A United Methodist Pastor's Theological Reflections

"But thanks be to God, who gives us the victory (nikos) through our Lord Jesus Christ." - I Corinthians 15:57


Thursday, April 16, 2009

Easter Sunday Reflections


For the season of Lent/1st Week of Easter, my Thursday morning bible study has been focusing on the book, "Christians at the Cross," by New Testament bible scholar, Tom Wright. This week, we look at Easter Sunday.

The scripture texts for Easter Sunday are Isaiah 65:17-25; Acts 10:34-43; & John 20:1-18.

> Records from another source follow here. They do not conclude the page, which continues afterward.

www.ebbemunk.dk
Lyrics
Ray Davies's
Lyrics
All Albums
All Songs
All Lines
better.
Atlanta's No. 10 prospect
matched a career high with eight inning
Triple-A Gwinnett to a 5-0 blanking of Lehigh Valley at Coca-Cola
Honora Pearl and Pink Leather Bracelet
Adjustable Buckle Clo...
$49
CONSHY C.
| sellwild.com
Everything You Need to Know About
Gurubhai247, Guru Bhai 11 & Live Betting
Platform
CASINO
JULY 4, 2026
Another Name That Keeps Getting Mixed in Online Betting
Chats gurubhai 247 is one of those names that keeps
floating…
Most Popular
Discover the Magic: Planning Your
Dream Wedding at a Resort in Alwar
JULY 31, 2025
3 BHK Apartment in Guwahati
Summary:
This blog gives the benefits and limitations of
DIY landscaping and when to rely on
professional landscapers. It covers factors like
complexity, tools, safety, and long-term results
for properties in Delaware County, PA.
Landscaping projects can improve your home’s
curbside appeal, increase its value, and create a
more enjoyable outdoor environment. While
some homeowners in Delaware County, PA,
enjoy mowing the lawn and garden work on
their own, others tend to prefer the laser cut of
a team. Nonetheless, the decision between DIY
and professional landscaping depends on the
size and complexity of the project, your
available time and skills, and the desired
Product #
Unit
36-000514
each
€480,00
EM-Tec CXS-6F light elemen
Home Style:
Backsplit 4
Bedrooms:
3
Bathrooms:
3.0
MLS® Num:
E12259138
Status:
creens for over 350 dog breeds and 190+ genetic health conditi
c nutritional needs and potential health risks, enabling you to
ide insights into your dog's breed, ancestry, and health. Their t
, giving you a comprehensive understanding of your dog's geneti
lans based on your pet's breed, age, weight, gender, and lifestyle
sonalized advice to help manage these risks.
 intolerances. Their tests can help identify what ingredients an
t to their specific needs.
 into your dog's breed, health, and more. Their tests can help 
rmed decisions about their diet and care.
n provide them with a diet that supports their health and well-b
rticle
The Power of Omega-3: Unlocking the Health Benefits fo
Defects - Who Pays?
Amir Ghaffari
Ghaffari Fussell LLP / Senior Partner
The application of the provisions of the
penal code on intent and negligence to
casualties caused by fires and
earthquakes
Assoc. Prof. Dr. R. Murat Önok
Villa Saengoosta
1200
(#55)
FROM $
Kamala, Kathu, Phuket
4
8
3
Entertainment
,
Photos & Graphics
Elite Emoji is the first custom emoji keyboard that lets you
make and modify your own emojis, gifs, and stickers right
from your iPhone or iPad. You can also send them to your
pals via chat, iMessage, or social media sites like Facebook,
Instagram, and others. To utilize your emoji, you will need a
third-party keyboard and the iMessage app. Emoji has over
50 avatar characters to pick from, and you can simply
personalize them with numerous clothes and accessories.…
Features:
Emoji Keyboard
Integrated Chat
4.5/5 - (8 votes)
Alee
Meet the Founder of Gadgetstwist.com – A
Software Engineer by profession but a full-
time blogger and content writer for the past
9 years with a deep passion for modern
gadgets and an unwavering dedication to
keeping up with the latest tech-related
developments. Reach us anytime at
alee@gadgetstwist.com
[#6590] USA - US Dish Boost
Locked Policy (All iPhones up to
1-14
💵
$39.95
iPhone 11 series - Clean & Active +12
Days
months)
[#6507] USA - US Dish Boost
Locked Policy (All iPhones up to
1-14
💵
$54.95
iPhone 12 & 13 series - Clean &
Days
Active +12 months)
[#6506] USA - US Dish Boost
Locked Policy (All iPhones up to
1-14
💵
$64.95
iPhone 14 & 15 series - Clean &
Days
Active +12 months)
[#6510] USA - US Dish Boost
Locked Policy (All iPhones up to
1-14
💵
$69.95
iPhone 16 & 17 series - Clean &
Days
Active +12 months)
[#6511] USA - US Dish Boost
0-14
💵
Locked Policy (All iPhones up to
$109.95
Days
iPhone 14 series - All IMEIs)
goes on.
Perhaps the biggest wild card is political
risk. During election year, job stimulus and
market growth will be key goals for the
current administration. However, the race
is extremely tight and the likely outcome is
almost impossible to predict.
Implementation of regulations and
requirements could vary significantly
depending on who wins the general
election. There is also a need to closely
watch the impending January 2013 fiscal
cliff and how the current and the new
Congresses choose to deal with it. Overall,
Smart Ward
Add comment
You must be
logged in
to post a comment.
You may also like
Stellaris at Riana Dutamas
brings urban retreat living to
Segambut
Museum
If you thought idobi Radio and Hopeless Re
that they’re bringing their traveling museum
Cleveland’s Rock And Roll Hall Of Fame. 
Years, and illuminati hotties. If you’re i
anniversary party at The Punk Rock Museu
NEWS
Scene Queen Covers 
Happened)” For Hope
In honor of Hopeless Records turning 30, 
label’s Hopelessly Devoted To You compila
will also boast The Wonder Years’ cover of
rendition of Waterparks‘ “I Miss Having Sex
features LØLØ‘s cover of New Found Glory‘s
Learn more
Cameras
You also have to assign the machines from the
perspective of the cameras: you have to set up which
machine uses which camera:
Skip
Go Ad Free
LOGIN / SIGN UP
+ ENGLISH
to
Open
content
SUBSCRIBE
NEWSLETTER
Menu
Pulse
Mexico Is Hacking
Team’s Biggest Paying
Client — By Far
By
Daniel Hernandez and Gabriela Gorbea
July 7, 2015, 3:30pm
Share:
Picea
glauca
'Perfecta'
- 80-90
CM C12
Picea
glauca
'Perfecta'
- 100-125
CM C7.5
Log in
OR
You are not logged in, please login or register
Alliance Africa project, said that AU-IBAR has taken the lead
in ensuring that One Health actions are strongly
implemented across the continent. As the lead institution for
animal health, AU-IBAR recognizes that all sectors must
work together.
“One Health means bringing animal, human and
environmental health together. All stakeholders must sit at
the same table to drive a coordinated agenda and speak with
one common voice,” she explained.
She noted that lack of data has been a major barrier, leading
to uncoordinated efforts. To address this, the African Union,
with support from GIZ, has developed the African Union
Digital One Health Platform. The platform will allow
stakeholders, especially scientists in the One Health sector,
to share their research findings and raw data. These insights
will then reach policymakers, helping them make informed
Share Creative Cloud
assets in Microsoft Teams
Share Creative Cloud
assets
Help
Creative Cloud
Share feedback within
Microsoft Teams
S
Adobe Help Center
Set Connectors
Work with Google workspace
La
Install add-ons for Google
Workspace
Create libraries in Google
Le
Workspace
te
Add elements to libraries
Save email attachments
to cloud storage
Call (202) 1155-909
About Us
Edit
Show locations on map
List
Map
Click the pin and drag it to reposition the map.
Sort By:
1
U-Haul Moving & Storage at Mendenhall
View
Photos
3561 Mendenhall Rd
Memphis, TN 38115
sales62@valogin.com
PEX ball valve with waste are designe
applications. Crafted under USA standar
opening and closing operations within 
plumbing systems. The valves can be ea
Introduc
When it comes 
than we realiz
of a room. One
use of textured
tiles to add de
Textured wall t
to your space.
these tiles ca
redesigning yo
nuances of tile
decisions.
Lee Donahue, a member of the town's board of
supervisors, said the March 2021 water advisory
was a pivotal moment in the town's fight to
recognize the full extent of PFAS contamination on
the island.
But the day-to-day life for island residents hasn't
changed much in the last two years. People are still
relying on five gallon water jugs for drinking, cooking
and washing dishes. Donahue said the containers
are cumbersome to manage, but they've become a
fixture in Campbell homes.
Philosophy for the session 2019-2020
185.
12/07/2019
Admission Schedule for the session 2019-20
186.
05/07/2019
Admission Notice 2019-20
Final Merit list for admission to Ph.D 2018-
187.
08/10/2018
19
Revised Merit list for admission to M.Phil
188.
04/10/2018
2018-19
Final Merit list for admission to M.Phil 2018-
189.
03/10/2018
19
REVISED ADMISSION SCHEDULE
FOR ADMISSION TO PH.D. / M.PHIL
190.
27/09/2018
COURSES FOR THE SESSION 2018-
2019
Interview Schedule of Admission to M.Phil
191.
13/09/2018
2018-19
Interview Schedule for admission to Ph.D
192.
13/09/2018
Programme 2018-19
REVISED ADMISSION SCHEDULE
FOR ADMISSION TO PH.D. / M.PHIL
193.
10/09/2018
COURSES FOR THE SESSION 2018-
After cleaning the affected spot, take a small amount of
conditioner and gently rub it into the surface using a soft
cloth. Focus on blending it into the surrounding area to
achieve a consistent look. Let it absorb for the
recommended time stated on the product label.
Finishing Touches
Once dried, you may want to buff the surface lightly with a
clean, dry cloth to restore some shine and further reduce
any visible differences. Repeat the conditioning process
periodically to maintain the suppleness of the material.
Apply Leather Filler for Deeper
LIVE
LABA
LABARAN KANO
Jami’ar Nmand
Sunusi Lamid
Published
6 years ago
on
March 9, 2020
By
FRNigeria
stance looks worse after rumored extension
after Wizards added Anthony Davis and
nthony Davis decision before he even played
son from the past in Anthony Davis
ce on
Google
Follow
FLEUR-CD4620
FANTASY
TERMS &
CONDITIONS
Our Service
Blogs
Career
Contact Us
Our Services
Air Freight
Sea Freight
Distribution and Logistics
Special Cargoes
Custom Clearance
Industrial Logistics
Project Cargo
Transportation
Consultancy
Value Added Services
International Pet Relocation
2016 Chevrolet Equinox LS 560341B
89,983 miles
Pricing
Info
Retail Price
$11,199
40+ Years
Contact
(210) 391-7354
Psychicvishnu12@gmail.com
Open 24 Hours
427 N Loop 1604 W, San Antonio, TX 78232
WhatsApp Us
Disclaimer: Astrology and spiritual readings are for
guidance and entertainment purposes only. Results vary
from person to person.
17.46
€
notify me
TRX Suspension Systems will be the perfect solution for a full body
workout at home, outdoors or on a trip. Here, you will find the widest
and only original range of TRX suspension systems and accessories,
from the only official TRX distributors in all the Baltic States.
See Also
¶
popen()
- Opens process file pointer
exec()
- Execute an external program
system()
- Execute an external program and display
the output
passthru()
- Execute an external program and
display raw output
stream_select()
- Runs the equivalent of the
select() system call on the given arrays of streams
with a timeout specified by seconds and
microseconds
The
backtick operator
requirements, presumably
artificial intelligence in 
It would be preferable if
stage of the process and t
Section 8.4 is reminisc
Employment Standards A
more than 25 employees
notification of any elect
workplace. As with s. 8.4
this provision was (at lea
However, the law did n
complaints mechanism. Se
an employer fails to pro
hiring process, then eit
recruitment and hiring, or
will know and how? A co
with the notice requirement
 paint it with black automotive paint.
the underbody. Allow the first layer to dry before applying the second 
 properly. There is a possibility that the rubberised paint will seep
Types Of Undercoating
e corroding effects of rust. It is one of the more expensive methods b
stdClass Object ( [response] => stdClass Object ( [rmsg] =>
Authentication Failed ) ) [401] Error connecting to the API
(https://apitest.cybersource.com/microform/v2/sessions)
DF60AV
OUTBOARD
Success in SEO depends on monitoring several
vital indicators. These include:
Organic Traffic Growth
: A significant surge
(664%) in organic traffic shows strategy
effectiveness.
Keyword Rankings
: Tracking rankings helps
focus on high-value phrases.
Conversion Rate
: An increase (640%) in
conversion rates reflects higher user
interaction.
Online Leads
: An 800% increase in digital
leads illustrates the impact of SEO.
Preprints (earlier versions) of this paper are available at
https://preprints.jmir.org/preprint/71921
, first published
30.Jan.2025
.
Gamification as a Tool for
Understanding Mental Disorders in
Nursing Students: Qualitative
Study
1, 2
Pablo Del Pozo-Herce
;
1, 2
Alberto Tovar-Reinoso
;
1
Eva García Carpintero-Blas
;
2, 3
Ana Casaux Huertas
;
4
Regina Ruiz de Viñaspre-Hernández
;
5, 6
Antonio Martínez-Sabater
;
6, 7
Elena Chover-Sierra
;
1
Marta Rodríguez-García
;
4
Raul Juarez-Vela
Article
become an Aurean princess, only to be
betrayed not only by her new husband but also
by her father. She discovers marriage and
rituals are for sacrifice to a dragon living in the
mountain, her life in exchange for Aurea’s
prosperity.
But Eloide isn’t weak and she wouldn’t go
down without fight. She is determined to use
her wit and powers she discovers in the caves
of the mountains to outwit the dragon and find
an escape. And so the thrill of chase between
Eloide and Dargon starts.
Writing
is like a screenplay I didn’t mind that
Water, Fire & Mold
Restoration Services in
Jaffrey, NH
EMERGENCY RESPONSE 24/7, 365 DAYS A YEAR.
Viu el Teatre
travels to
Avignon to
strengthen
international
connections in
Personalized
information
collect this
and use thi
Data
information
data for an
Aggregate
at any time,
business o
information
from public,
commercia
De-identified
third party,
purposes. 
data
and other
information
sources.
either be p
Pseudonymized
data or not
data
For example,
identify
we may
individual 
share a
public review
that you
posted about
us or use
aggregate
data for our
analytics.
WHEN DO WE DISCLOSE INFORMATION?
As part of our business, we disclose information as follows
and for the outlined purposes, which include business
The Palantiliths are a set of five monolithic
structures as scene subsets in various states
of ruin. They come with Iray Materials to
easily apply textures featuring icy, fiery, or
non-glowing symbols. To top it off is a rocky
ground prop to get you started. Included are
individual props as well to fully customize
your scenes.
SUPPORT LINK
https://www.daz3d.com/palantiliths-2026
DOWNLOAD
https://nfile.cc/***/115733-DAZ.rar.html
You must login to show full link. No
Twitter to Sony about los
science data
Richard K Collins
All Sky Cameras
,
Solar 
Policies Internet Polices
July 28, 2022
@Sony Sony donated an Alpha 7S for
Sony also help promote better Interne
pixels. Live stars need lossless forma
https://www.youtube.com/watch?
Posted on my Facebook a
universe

Here are the highlights from today's study:
  • Christians tend to short-change the Season of Easter (the Great Fifty Days.) Instead of celebrating Easter throughout Eastertide, we tend to only make a big fuss about it on Easter Sunday as if Easter is only a one day celebration on the church's liturgical calendar.
  • We Christians tend to get things wrong because we often think that the only point about Easter is that we now get to go to heaven someday. The reason this is a popular understanding of Christians is because we don't connect the bass part (the story of the Old Testament) with the story of Jesus's resurrection.
  • Tom Wright gives a very helpful analogy on what Easter really is. It's like having to drive your car through a tunnel in order to arrive at a certain city. The city isn't in the tunnel. We arrive at the city by going "through" the tunnel. Heaven is like the tunnel. It's not the final destination for we Easter people. The final destination is Isaiah's future hope of "news heavens and a new earth."
  • On Good Friday, Jesus tells the thief on the cross that "today you will be with me in paradise." The word, "paradise" has the particular meaning of a resting place along the way and not the final place of destination. Heaven/paradise is like the tunnel in the analogy.
  • So what's the final destination if it's not heaven? We need to go back to the bass part, the Isaiah 65 passage for Easter Sunday which we tend to screen out. Here, the prophet looks forward to a day of "new heavens and a new earth." This long awaited biblical hope does not envision a time when this earth will be destroyed. Quite the opposite! This hope looks to a day when this earth will be remade and renewed. This is when God will finally remove all corruption and evil in the world, but not the world itself! Big distinction.
  • So how does Jesus' resurrection relate to this future hope of new heavens and a new earth? The resurrection is an advanced sign-post of that future reality! A little of God's future appears to us in the present.
  • For a 1st century Jew, resurrection meant that one day in the future, all of God's people would be given new bodies and the earth would be made new. What they didn't expect would be for this to happen to someone before that time, but it obviously did with Jesus and our Easter accounts.
  • Easter is the beginning of God's new creation project in which we are called to be part of the remaking of the world through the power of Jesus' resurrection at work in our lives. Until that day when all things will be made new, we are called to join Jesus' in letting the world know through big and small ways that God's remaking of the earth has already begun.